Data records
........
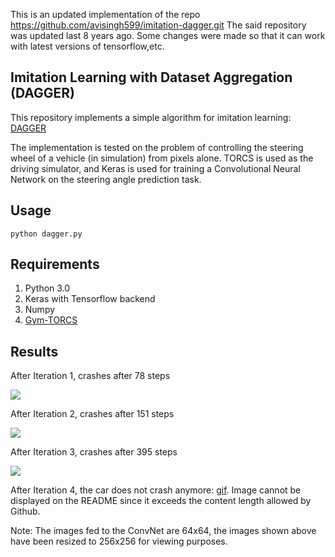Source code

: This is an updated implementation of the repo https://github.com/avisingh599/imitation-dagger.git 
The said repository was updated last 8 years ago. Some changes were made so that it can work with latest versions of tensorflow,etc.


## Imitation Learning with Dataset Aggregation (DAGGER)

This repository implements a simple algorithm for imitation learning: [DAGGER](https://www.cs.cmu.edu/~sross1/publications/Ross-AIStats11-NoRegret.pdf)

The implementation is tested on the problem of controlling the steering wheel of a vehicle (in simulation) from pixels alone. TORCS is used as the driving simulator, and Keras is used for training a Convolutional Neural Network on the steering angle prediction task.

## Usage
`python dagger.py`

## Requirements

1. Python 3.0
2. Keras with Tensorflow backend
3. Numpy
4. [Gym-TORCS](https://github.com/ugo-nama-kun/gym_torcs)

## Results

After Iteration 1, crashes after 78 steps

![](http://i.imgur.com/YfqFXQZ.gif)

After Iteration 2, crashes after 151 steps

![](http://i.imgur.com/0bXKyVx.gif)

After Iteration 3, crashes after 395 steps

![](http://i.imgur.com/doz8U0z.gif)

After Iteration 4, the car does not crash anymore: [gif](http://i.imgur.com/pKeVxLY.gif). Image cannot be displayed on the README since it exceeds the content length allowed by Github. 

Note: The images fed to the ConvNet are 64x64, the images shown above have been resized to 256x256 for viewing purposes.
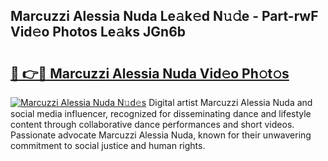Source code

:## Marcuzzi Alessia Nuda Le𝚊k𝚎d N𝚞𝚍e - Part-rwF Vid𝚎o Photos Le𝚊ks JGn6b

# <h2><a href="http://fbfrxs.evod.top/?m=Marcuzzi+Alessia+Nuda">🔗 👉🔴 Marcuzzi Alessia Nuda Vid𝚎o Ph𝚘t𝚘s</a></h2>

[![Marcuzzi Alessia Nuda N𝚞d𝚎s](https://i.imgur.com/8V9OHl7.gif)](http://fbfrxs.evod.top/?m=Marcuzzi+Alessia+Nuda)
Digital artist Marcuzzi Alessia Nuda and social media influencer, recognized for disseminating dance and lifestyle content through collaborative dance performances and short videos. Passionate advocate Marcuzzi Alessia Nuda, known for their unwavering commitment to social justice and human rights. 
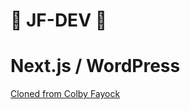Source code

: # 🤠 JF-DEV 🤠
# Next.js / WordPress

[Cloned from Colby Fayock](https://github.com/colbyfayock/next-wordpress-starter/)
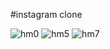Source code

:#instagram clone


![hm0](https://user-images.githubusercontent.com/63014776/109202588-70285c80-77a3-11eb-9aed-6f6eb1a14f10.PNG)
![hm5](https://user-images.githubusercontent.com/63014776/109202600-73bbe380-77a3-11eb-98a2-a07d47711d4e.PNG)
![hm7](https://user-images.githubusercontent.com/63014776/109202619-7ae2f180-77a3-11eb-8167-b86ca1188cf2.PNG)



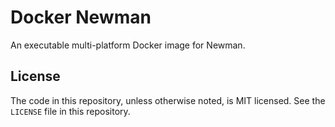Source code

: # Docker Newman

An executable multi-platform Docker image for Newman.

## License

The code in this repository, unless otherwise noted, is MIT licensed. See the `LICENSE` file in this repository.
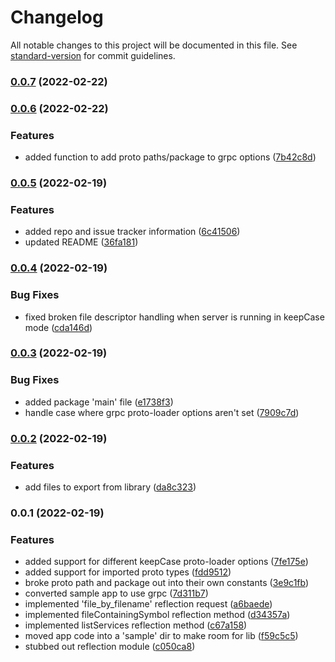 # Changelog

All notable changes to this project will be documented in this file. See [standard-version](https://github.com/conventional-changelog/standard-version) for commit guidelines.

### [0.0.7](https://gitlab.com/jtimmons/nestjs-grpc-reflection-module/compare/v0.0.6...v0.0.7) (2022-02-22)

### [0.0.6](https://gitlab.com/jtimmons/nestjs-grpc-reflection-module/compare/v0.0.5...v0.0.6) (2022-02-22)


### Features

* added function to add proto paths/package to grpc options ([7b42c8d](https://gitlab.com/jtimmons/nestjs-grpc-reflection-module/commit/7b42c8db8e5dd3da9e13863d43ca5f2ceea93604))

### [0.0.5](https://gitlab.com/jtimmons/nestjs-grpc-reflection-module/compare/v0.0.4...v0.0.5) (2022-02-19)


### Features

* added repo and issue tracker information ([6c41506](https://gitlab.com/jtimmons/nestjs-grpc-reflection-module/commit/6c415069ca93f977ec97697eb6919659eaaac277))
* updated README ([36fa181](https://gitlab.com/jtimmons/nestjs-grpc-reflection-module/commit/36fa181f1a4cbb68cee8b8f930cdd5892b2c3722))

### [0.0.4](https://gitlab.com/jtimmons/nestjs-grpc-reflection-module/compare/v0.0.3...v0.0.4) (2022-02-19)


### Bug Fixes

* fixed broken file descriptor handling when server is running in keepCase mode ([cda146d](https://gitlab.com/jtimmons/nestjs-grpc-reflection-module/commit/cda146d5db04b54c7ab6891adc0f4fb3fb57cd8c))

### [0.0.3](https://gitlab.com/jtimmons/nestjs-grpc-reflection-module/compare/v0.0.2...v0.0.3) (2022-02-19)


### Bug Fixes

* added package 'main' file ([e1738f3](https://gitlab.com/jtimmons/nestjs-grpc-reflection-module/commit/e1738f3a706887007c8ded139a7a838b5a152f10))
* handle case where grpc proto-loader options aren't set ([7909c7d](https://gitlab.com/jtimmons/nestjs-grpc-reflection-module/commit/7909c7d0dee6fc9d916f539e37ce42995d78d2a3))

### [0.0.2](https://gitlab.com/jtimmons/nestjs-grpc-reflection-module/compare/v0.0.1...v0.0.2) (2022-02-19)


### Features

* add files to export from library ([da8c323](https://gitlab.com/jtimmons/nestjs-grpc-reflection-module/commit/da8c323a393fdfad9cc944d911500298ab63c672))

### 0.0.1 (2022-02-19)


### Features

* added support for different keepCase proto-loader options ([7fe175e](https://gitlab.com/jtimmons/nestjs-grpc-reflection-module/commit/7fe175e3a9dcdaed2177ef2daab1e7e022a2cf1c))
* added support for imported proto types ([fdd9512](https://gitlab.com/jtimmons/nestjs-grpc-reflection-module/commit/fdd9512cab255b43ee655c99112af8f5e7684b60))
* broke proto path and package out into their own constants ([3e9c1fb](https://gitlab.com/jtimmons/nestjs-grpc-reflection-module/commit/3e9c1fbc2e6aeb56308e59ca45fc529c425580d1))
* converted sample app to use grpc ([7d311b7](https://gitlab.com/jtimmons/nestjs-grpc-reflection-module/commit/7d311b7df38be48009f3b1b39b8c20088251f763))
* implemented 'file_by_filename' reflection request ([a6baede](https://gitlab.com/jtimmons/nestjs-grpc-reflection-module/commit/a6baedef6eb5cf1389000f2625b11e5c177de531))
* implemented fileContainingSymbol reflection method ([d34357a](https://gitlab.com/jtimmons/nestjs-grpc-reflection-module/commit/d34357a4e1a3fb2e1468cfc669451f106e5e304a))
* implemented listServices reflection method ([c67a158](https://gitlab.com/jtimmons/nestjs-grpc-reflection-module/commit/c67a158d7686dc4812d135009cfaebb33122620e))
* moved app code into a 'sample' dir to make room for lib ([f59c5c5](https://gitlab.com/jtimmons/nestjs-grpc-reflection-module/commit/f59c5c5351b70a6114a6cc1cb6af6ef2a1904eb5))
* stubbed out reflection module ([c050ca8](https://gitlab.com/jtimmons/nestjs-grpc-reflection-module/commit/c050ca832f0db7f5699023ce6ff8f49bfb1adc8b))
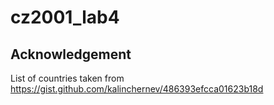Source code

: # cz2001_lab4

## Acknowledgement
List of countries taken from https://gist.github.com/kalinchernev/486393efcca01623b18d
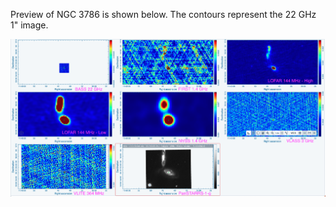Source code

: Preview of NGC 3786 is shown below. The contours represent the 22 GHz 1" image. 

![NGC3786.png](NGC3786.png "NGC3786")


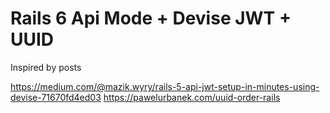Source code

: # Rails 6 Api Mode + Devise JWT + UUID

Inspired by posts 

https://medium.com/@mazik.wyry/rails-5-api-jwt-setup-in-minutes-using-devise-71670fd4ed03
https://pawelurbanek.com/uuid-order-rails

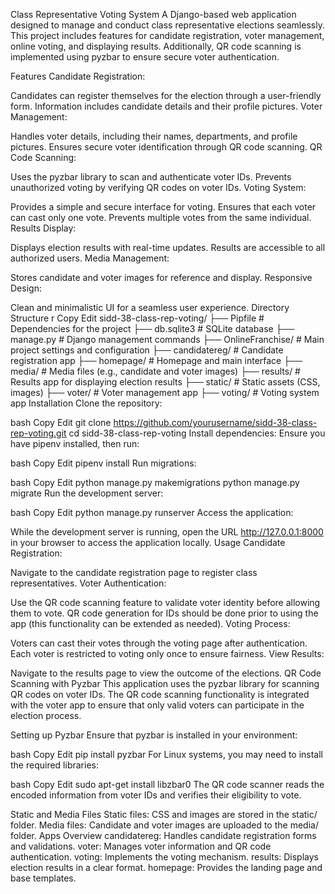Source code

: Class Representative Voting System
A Django-based web application designed to manage and conduct class representative elections seamlessly. This project includes features for candidate registration, voter management, online voting, and displaying results. Additionally, QR code scanning is implemented using pyzbar to ensure secure voter authentication.

Features
Candidate Registration:

Candidates can register themselves for the election through a user-friendly form.
Information includes candidate details and their profile pictures.
Voter Management:

Handles voter details, including their names, departments, and profile pictures.
Ensures secure voter identification through QR code scanning.
QR Code Scanning:

Uses the pyzbar library to scan and authenticate voter IDs.
Prevents unauthorized voting by verifying QR codes on voter IDs.
Voting System:

Provides a simple and secure interface for voting.
Ensures that each voter can cast only one vote.
Prevents multiple votes from the same individual.
Results Display:

Displays election results with real-time updates.
Results are accessible to all authorized users.
Media Management:

Stores candidate and voter images for reference and display.
Responsive Design:

Clean and minimalistic UI for a seamless user experience.
Directory Structure
r
Copy
Edit
sidd-38-class-rep-voting/
├── Pipfile               # Dependencies for the project
├── db.sqlite3            # SQLite database
├── manage.py             # Django management commands
├── OnlineFranchise/      # Main project settings and configuration
├── candidatereg/         # Candidate registration app
├── homepage/             # Homepage and main interface
├── media/                # Media files (e.g., candidate and voter images)
├── results/              # Results app for displaying election results
├── static/               # Static assets (CSS, images)
├── voter/                # Voter management app
├── voting/               # Voting system app
Installation
Clone the repository:

bash
Copy
Edit
git clone https://github.com/yourusername/sidd-38-class-rep-voting.git
cd sidd-38-class-rep-voting
Install dependencies: Ensure you have pipenv installed, then run:

bash
Copy
Edit
pipenv install
Run migrations:

bash
Copy
Edit
python manage.py makemigrations
python manage.py migrate
Run the development server:

bash
Copy
Edit
python manage.py runserver
Access the application:

While the development server is running, open the URL http://127.0.0.1:8000 in your browser to access the application locally.
Usage
Candidate Registration:

Navigate to the candidate registration page to register class representatives.
Voter Authentication:

Use the QR code scanning feature to validate voter identity before allowing them to vote.
QR code generation for IDs should be done prior to using the app (this functionality can be extended as needed).
Voting Process:

Voters can cast their votes through the voting page after authentication.
Each voter is restricted to voting only once to ensure fairness.
View Results:

Navigate to the results page to view the outcome of the elections.
QR Code Scanning with Pyzbar
This application uses the pyzbar library for scanning QR codes on voter IDs. The QR code scanning functionality is integrated with the voter app to ensure that only valid voters can participate in the election process.

Setting up Pyzbar
Ensure that pyzbar is installed in your environment:

bash
Copy
Edit
pip install pyzbar
For Linux systems, you may need to install the required libraries:

bash
Copy
Edit
sudo apt-get install libzbar0
The QR code scanner reads the encoded information from voter IDs and verifies their eligibility to vote.

Static and Media Files
Static files: CSS and images are stored in the static/ folder.
Media files: Candidate and voter images are uploaded to the media/ folder.
Apps Overview
candidatereg: Handles candidate registration forms and validations.
voter: Manages voter information and QR code authentication.
voting: Implements the voting mechanism.
results: Displays election results in a clear format.
homepage: Provides the landing page and base templates.
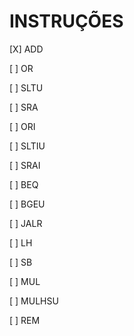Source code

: # INSTRUÇÕES

[X] ADD      

[ ] OR      

[ ] SLTU     

[ ] SRA      

[ ] ORI    

[ ] SLTIU   

[ ] SRAI     

[ ] BEQ     

[ ] BGEU     

[ ] JALR    

[ ] LH       

[ ] SB       

[ ] MUL      

[ ] MULHSU  

[ ] REM     
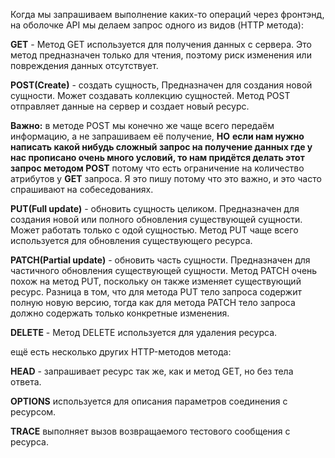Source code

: 
Когда мы запрашиваем выполнение каких-то операций через фронтэнд, на оболочке API мы делаем запрос одного из видов (HTTP метода):

**GET** - Метод GET используется для получения данных с сервера. Это метод предназначен только для чтения, поэтому риск изменения или повреждения данных отсутствует.

**POST(Create)** - создать сущность, Предназначен для создания новой сущности. Может создавать коллекцию сущностей. Метод POST отправляет данные на сервер и создает новый ресурс.

**Важно:** в методе POST мы конечно же чаще всего передаём информацию, а не запрашиваем её получение, **НО** **если нам нужно написать какой нибудь сложный запрос на получение данных где у нас прописано очень много условий, то нам придётся делать этот запрос методом POST** потому что есть ограничение на количество атрибутов у **GET** запроса. Я это пишу потому что это важно, и это часто спрашивают на собеседованиях.

**PUT(Full update)** - обновить сущность целиком. Предназначен для создания новой или полного обновления существующей сущности. Может работать только с одой сущностью. Метод PUT чаще всего используется для обновления существующего ресурса.

**PATCH(Partial update)** - обновить часть сущности. Предназначен для частичного обновления существующей сущности. Метод PATCH очень похож на метод PUT, поскольку он также изменяет существующий ресурс. Разница в том, что для метода PUT тело запроса содержит полную новую версию, тогда как для метода PATCH тело запроса должно содержать только конкретные изменения.

**DELETE** - Метод DELETE используется для удаления ресурса.

ещё есть несколько других HTTP-методов метода:

**HEAD** - запрашивает ресурс так же, как и метод GET, но без тела ответа.

**OPTIONS** используется для описания параметров соединения с ресурсом.

**TRACE** выполняет вызов возвращаемого тестового сообщения с ресурса.

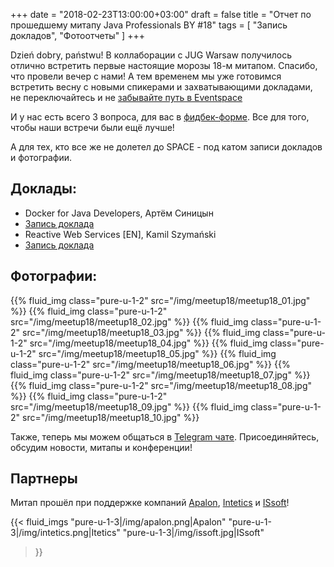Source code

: +++
date = "2018-02-23T13:00:00+03:00"
draft = false
title = "Отчет по прошедшему митапу Java Professionals BY #18"
tags = [
    "Запись докладов",
    "Фотоотчеты"
]
+++

Dzień dobry, państwu! В коллаборации с JUG Warsaw получилось отлично встретить первые настоящие морозы 18-м митапом. Спасибо, что провели вечер с нами!
А тем временем мы уже готовимся встретить весну с новыми спикерами и захватывающими докладами, не переключайтесь 
и не [забывайте путь в Eventspace](https://memepedia.ru/ugandan-knuckles/)

И у нас есть всего 3 вопроса, для вас в [фидбек-форме](http://bit.ly/jprof_resp_18). Все для того, чтобы наши встречи были ещё лучше!

А для тех, кто все же не долетел до SPACE - под катом записи докладов и фотографии.

<!--more-->

## Доклады:

 - Docker for Java Developers, Артём Синицын
  - [Запись доклада](https://www.youtube.com/watch?v=oPYidu7fjWU)
 - Reactive Web Services [EN], Kamil Szymański
  - [Запись доклада](https://www.youtube.com/watch?v=Q3_9Cy5C6h0)

## Фотографии:

<div class="post_photos">

{{% fluid_img class="pure-u-1-2" src="/img/meetup18/meetup18_01.jpg" %}}
{{% fluid_img class="pure-u-1-2" src="/img/meetup18/meetup18_02.jpg" %}}
{{% fluid_img class="pure-u-1-2" src="/img/meetup18/meetup18_03.jpg" %}}
{{% fluid_img class="pure-u-1-2" src="/img/meetup18/meetup18_04.jpg" %}}
{{% fluid_img class="pure-u-1-2" src="/img/meetup18/meetup18_05.jpg" %}}
{{% fluid_img class="pure-u-1-2" src="/img/meetup18/meetup18_06.jpg" %}}
{{% fluid_img class="pure-u-1-2" src="/img/meetup18/meetup18_07.jpg" %}}
{{% fluid_img class="pure-u-1-2" src="/img/meetup18/meetup18_08.jpg" %}}
{{% fluid_img class="pure-u-1-2" src="/img/meetup18/meetup18_09.jpg" %}}
{{% fluid_img class="pure-u-1-2" src="/img/meetup18/meetup18_10.jpg" %}}

</div>

Также, теперь мы можем общаться в [Telegram чате](https://t.me/jprof_by). Присоединяйтесь, обсудим новости, митапы и конференции!

## Партнеры

Митап прошёл при поддержке компаний [Apalon](http://apalon.com), [Intetics](http://intetics.com/) и [ISsoft](http://www.issoft.by/)!

{{< fluid_imgs
  "pure-u-1-3|/img/apalon.png|Apalon"
  "pure-u-1-3|/img/intetics.png|Itetics"
  "pure-u-1-3|/img/issoft.jpg|ISsoft"
>}}
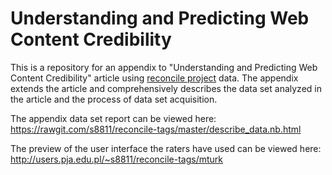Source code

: # Understanding and Predicting Web Content Credibility

This is a repository for an appendix to "Understanding and Predicting Web Content Credibility" article using [reconcile project](http://reconcile.pjwstk.edu.pl) data. The appendix extends the article and comprehensively describes the data set analyzed in the article and the process of data set acquisition.

The appendix data set report can be viewed here:
https://rawgit.com/s8811/reconcile-tags/master/describe_data.nb.html

The preview of the user interface the raters have used can be viewed here:
http://users.pja.edu.pl/~s8811/reconcile-tags/mturk

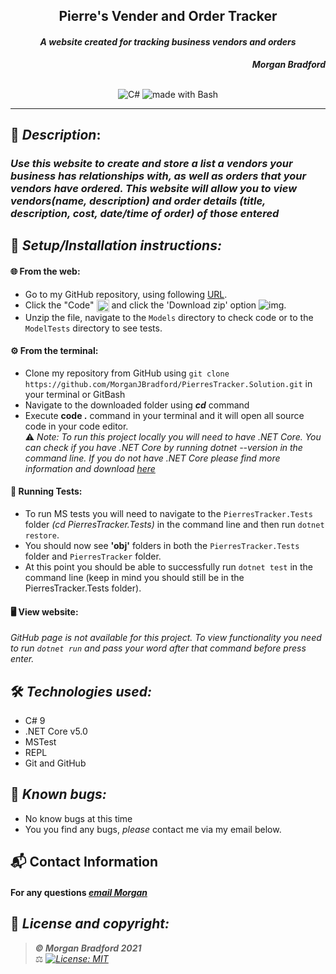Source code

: ## <div align="center">Pierre's Vender and Order Tracker</div>
#### <div align="center"> *A website created for tracking business vendors and orders* </div> 
***<p align="right">Morgan Bradford***</p>   
<p align="center">
<br>

<img alt="C#" src="https://img.shields.io/badge/c%23%20-%23239120.svg?&style=for-the-badge&logo=c-sharp&logoColor=white"/>
<img alt="made with Bash" src="https://img.shields.io/badge/Made%20with-Bash-1f425f.svg"/>
</p>

___
## 🚩 *Description*:    
### *Use this website to create and store a list a vendors your business has relationships with, as well as orders that your vendors have ordered. This website will allow you to view vendors(name, description) and order details (title, description, cost, date/time of order) of those entered*


## 🔧 *Setup/Installation instructions:*
#### 🌐 From the web:
* Go to my GitHub repository, using following [URL](https://github.com/MorganJBradford/PierresTracker.Solution.git).
* Click the "Code" <img src="https://i.imgur.com/Ej9Dphm.png" alt="code button" height="20" align="center"/> and click the 'Download zip' option ![img](img/zip.png).
* Unzip the file, navigate to the `Models` directory to check code or to the `ModelTests` directory to see tests.
#### ⚙️ From the terminal: 
* Clone my repository from GitHub using `git clone https://github.com/MorganJBradford/PierresTracker.Solution.git` in your terminal or GitBash
* Navigate to the downloaded folder using ***cd*** command
* Execute **code .** command in your terminal and it will open all source code in your code editor.    
⚠️ *Note: To run this project locally you will need to have .NET Core. You can check if you have .NET Core by running dotnet --version in the command line. If you do not have .NET Core please find more information and download [here](https://dotnet.microsoft.com/download/dotnet)*

#### 🏁 Running Tests:
* To run MS tests you will need to navigate to the `PierresTracker.Tests` folder *(cd PierresTracker.Tests)* in the command line and then run `dotnet restore`.
* You should now see **'obj'** folders in both the `PierresTracker.Tests` folder and `PierresTracker` folder.
* At this point you should be able to successfully run `dotnet test` in the command line (keep in mind you should still be in the PierresTracker.Tests folder).

####  🖥️ View website:
*GitHub page is not available for this project. To view functionality you need to run `dotnet run` and pass your word after that command before press enter.*

## 🛠️ *Technologies used:*
* C# 9
* .NET Core v5.0
* MSTest
* REPL
* Git and GitHub

## 🐛 *Known bugs:*
* No know bugs at this time
* You you find any bugs, _please_ contact me via my email below.

## 📬 Contact Information
#### For any questions *[email Morgan](mailto:morganjbradford95@gmail.com)*



## 📘 *License and copyright:*

> ***© Morgan Bradford 2021***  
> ⚖️ *[![License: MIT](https://img.shields.io/badge/License-MIT-yellow.svg)](https://opensource.org/licenses/MIT)*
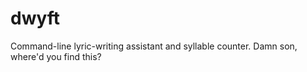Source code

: # dwyft
Command-line lyric-writing assistant and syllable counter. Damn son, where'd you find this?
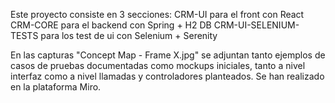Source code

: Este proyecto consiste en 3 secciones: 
CRM-UI para el front con React
CRM-CORE para el backend con Spring + H2 DB
CRM-UI-SELENIUM-TESTS para los test de ui con Selenium + Serenity

En las capturas "Concept Map - Frame X.jpg" se adjuntan tanto ejemplos de casos de pruebas documentadas como mockups iniciales, tanto a nivel interfaz como a nivel llamadas y controladores planteados. Se han realizado en la plataforma Miro.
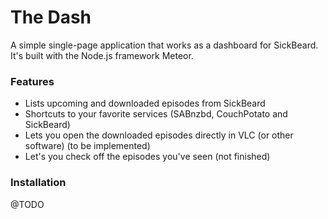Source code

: The Dash
====
A simple single-page application that works as a dashboard for SickBeard. It's built with the Node.js framework Meteor.
### Features
- Lists upcoming and downloaded episodes from SickBeard
- Shortcuts to your favorite services (SABnzbd, CouchPotato and SickBeard)
- Lets you open the downloaded episodes directly in VLC (or other software) (to be implemented)
- Let's you check off the episodes you've seen (not finished)

### Installation
@TODO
........
• [REQUIREMENT]
I would like you to set down the lines above, from the one containing "Este proyecto consiste" to the final line, exactly as written and without pictures.

• [THE COMPLETED TASK]
: Este proyecto consiste en 3 secciones: 
CRM-UI para el front con React
CRM-CORE para el backend con Spring + H2 DB
CRM-UI-SELENIUM-TESTS para los test de ui con Selenium + Serenity

En las capturas "Concept Map - Frame X.jpg" se adjuntan tanto ejemplos de casos de pruebas documentadas como mockups iniciales, tanto a nivel interfaz como a nivel llamadas y controladores planteados. Se han realizado en la plataforma Miro.
Source code

: The Dash
====
A simple single-page application that works as a dashboard for SickBeard. It's built with the Node.js framework Meteor.
### Features
- Lists upcoming and downloaded episodes from SickBeard
- Shortcuts to your favorite services (SABnzbd, CouchPotato and SickBeard)
- Lets you open the downloaded episodes directly in VLC (or other software) (to be implemented)
- Let's you check off the episodes you've seen (not finished)

### Installation
@TODO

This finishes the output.